▶ [Brief]:
Rewrite every line of the entries below as a JSON list of strings, one string per line, with blank lines and the pictures left out.

▶ [Dataset rows]:
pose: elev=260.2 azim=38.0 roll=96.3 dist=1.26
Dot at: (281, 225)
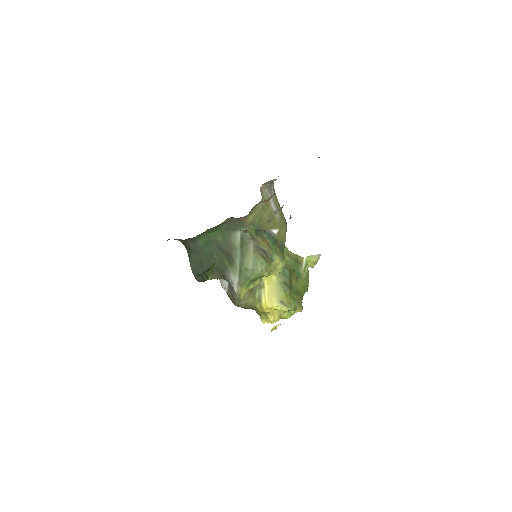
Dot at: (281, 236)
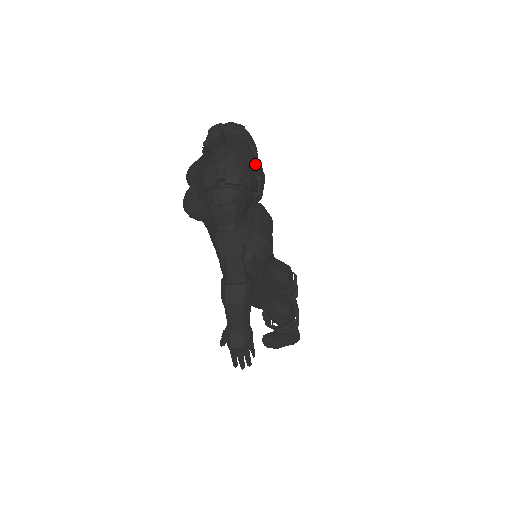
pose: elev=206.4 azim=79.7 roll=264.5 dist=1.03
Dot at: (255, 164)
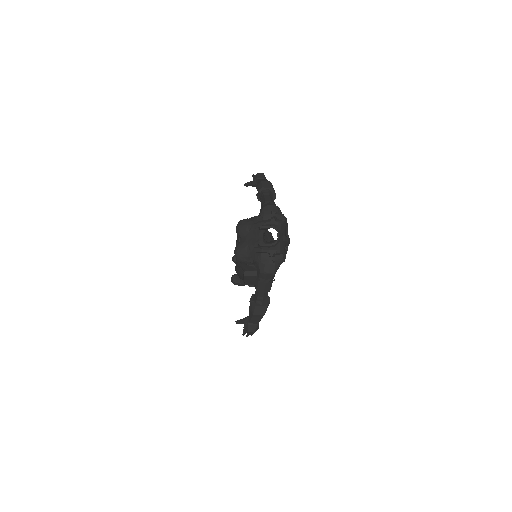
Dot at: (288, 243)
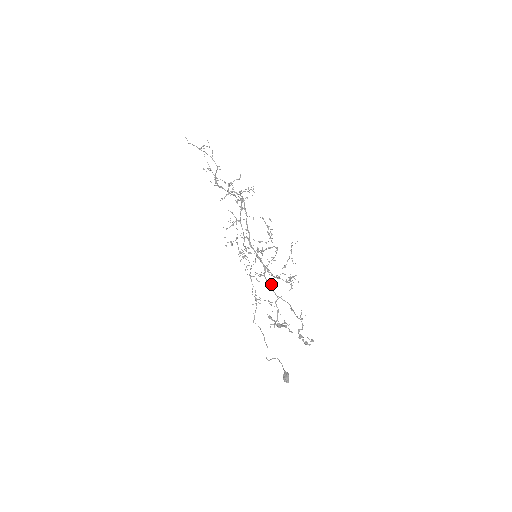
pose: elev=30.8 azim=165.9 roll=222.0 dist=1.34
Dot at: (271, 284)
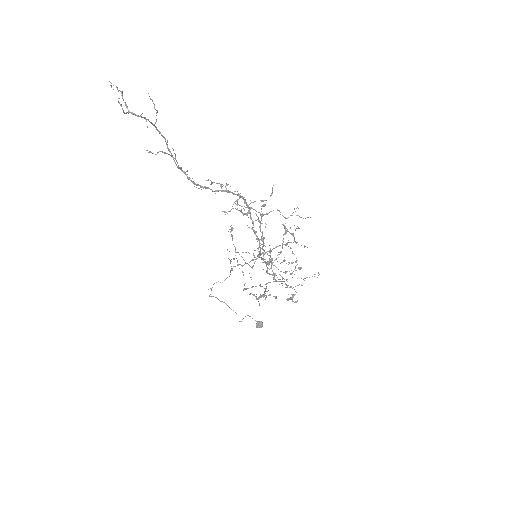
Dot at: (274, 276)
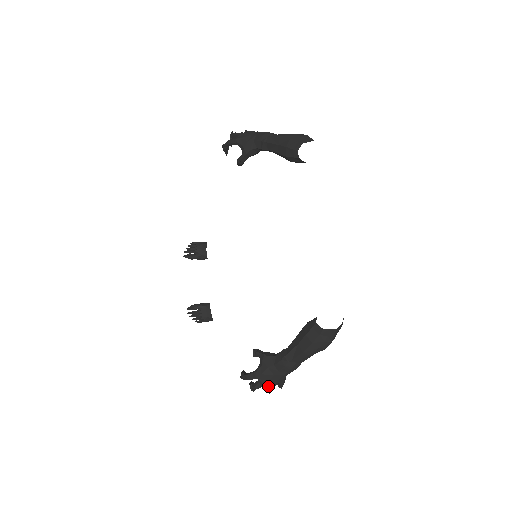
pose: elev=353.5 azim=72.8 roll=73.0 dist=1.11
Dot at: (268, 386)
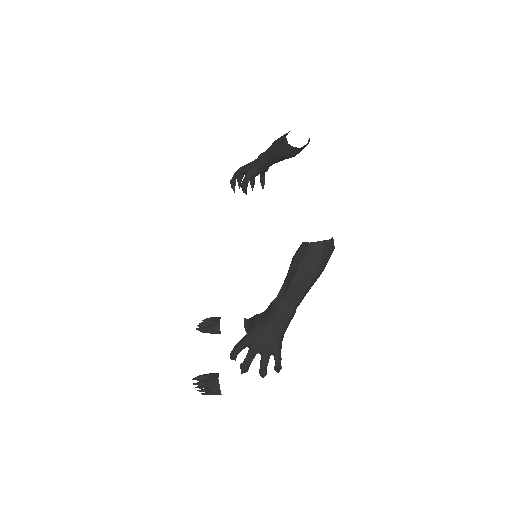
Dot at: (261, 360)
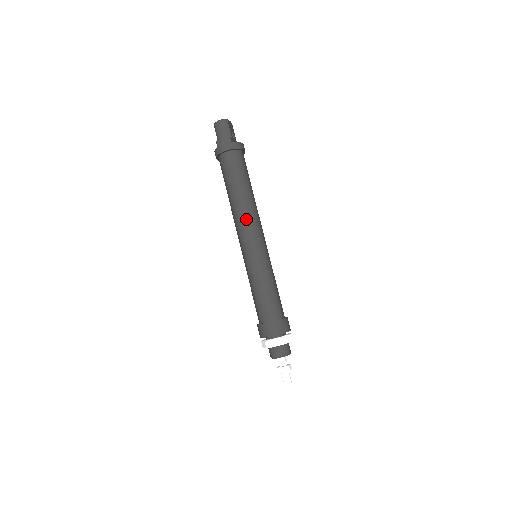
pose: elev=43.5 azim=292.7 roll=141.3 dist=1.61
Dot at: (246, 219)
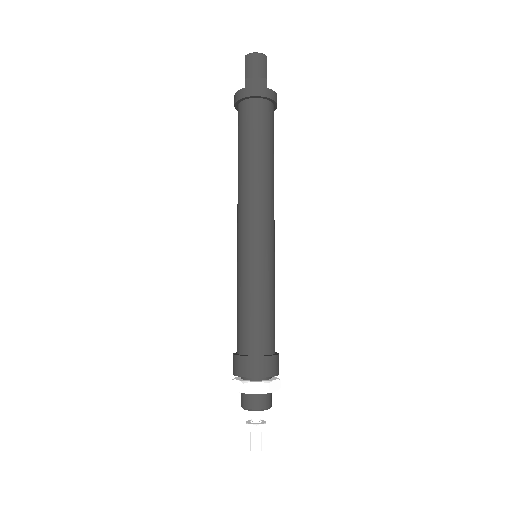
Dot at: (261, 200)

▶ [Solution]:
[
  "pose: elev=260.2 azim=38.0 roll=96.3 dist=1.26",
  "Dot at: (281, 225)",
  "Dot at: (281, 236)",
  "pose: elev=206.4 azim=79.7 roll=264.5 dist=1.03",
  "Dot at: (255, 164)",
  "Dot at: (288, 243)",
  "pose: elev=30.8 azim=165.9 roll=222.0 dist=1.34",
  "Dot at: (271, 284)",
  "Dot at: (274, 276)",
  "pose: elev=353.5 azim=72.8 roll=73.0 dist=1.11",
  "Dot at: (268, 386)",
  "Dot at: (261, 360)",
  "pose: elev=43.5 azim=292.7 roll=141.3 dist=1.61",
  "Dot at: (246, 219)",
  "Dot at: (261, 200)"
]